The above record is strikingly similar to the guilty plea record in Ryan v. State, 755 S.W.2d 11, 12 (Mo.App.1988), a proceeding under former Rule 27.266 wherein a prisoner sought to vacate a conviction resulting from his plea of guilty. There, this Court held:
Where [a prisoner’s] assertion that his plea was coerced by inhumane jail conditions is directly refuted by the record, as it is in this case, the post-conviction court commits no error, clear or otherwise, in rejecting a claim that the plea of guilty was involuntary. Woods v. State, 564 S.W.2d 333, 334 (Mo.App.1978).
755 S.W.2d at 12-13.
Here, Appellant (a) assured the plea court he was pleading guilty of his own free will, (b) denied receiving any threats to induce the guilty pleas, and (c) confirmed he was pleading guilty pursuant to the plea agreement. Appellant was present when the plea court announced its finding that the pleas were made freely and voluntarily, and not because of threats. Appellant registered no dissent when the plea court made that finding. Asked by the plea court whether he wanted to tell the court anything else, Appellant replied, “I’m ready to go.”

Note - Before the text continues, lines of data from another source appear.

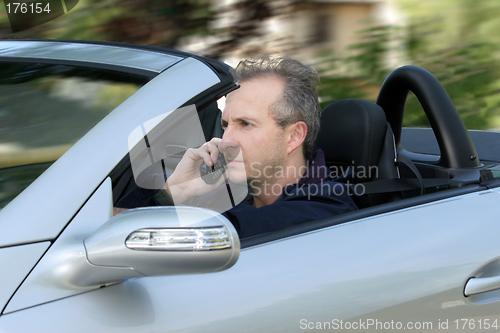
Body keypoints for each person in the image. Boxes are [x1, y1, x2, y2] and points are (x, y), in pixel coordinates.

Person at [116, 54, 358, 238]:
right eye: (225, 124)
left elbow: (233, 228)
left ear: (294, 136)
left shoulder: (325, 211)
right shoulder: (227, 194)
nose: (226, 140)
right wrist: (174, 192)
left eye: (246, 124)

Consistent with Ryan, 755 S.W.2d 11, we hold the motion court did not plainly err in finding the record refutes Appellant’s claim that his guilty pleas in CR290-205P and CR290-250F resulted from the alleged inhumane conditions of confinement. We likewise hold the motion court did not plainly err in finding from the record that Appellant was not under duress when he pled guilty in CR290-205F and CR290-250F.
Appellant’s point relied on is denied, and the order of the motion court denying relief is affirmed.

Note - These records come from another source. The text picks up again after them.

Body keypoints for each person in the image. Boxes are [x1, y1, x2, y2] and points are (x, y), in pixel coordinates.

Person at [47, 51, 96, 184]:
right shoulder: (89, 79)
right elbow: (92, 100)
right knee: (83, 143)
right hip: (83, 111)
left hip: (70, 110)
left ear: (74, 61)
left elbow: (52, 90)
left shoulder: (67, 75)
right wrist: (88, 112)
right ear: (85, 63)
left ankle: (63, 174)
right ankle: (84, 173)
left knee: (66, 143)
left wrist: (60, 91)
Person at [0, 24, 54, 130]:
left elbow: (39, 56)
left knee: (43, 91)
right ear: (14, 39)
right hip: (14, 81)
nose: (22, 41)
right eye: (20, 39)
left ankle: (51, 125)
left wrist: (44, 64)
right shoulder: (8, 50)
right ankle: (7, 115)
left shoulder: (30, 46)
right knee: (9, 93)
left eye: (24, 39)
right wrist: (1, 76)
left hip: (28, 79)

PARRISH, C.J., and SHRUM, J., concur.. Rule references are to Missouri Rules of Criminal Procedure (1991) unless otherwise indicated.
. We deduce from the fragmentary record furnished us that Appellant filed a separate pro se motion attacking each conviction. The record contains a copy of a pro se motion filed June 24, 1991, attacking CR290-250F. That motion was assigned number CV191-171CC by the motion court. The docket sheet in CV191-171CC bears a notation July 19, 1991, showing entry of an order "consolidating 29.15 [sic] filed in Case No. CR290-205F & 29.15 [sic] filed in Case No. CR290-250F for purpose of hearing.” The record also contains a copy of an amended motion to vacate hearing number CV191-171CC filed August 19, 1991, by Appellant’s appointed counsel. That motion prays Appellant’s "convictions” be set aside. We assume Appellant meant the conviction and sentence in CR290-205F and the conviction and sentence in CR290-250F.
. The motion court’s findings of fact and conclusions of law bear number CV191-171CC (footnote 2, supra), but refer to both CR290-205F and CR290-250F. In its findings and conclusions, the motion court addresses the pleas of guilty in both cases.
. Appellant filed a single notice of appeal bearing number CV191-171CC, seeking appellate review of the denial of relief from sentences "to three years on two counts of escape from custody.” It is clear from Appellant’s brief that he seeks review of the denial of relief from both CR290-205F and CR290-250F. The State raises no issue about the effectiveness of a lone notice of appeal in such circumstances. Consequently, we decline to address the subject sua sponte, and instead consider the appeal on the merits.
. Footnote 2, supra.
. Rule 27.26 was repealed effective January 1, 1988, by order of the Supreme Court of Missouri. 721-722 S.W.2d Missouri Cases (West 1987), pp. XXV-XXXVII.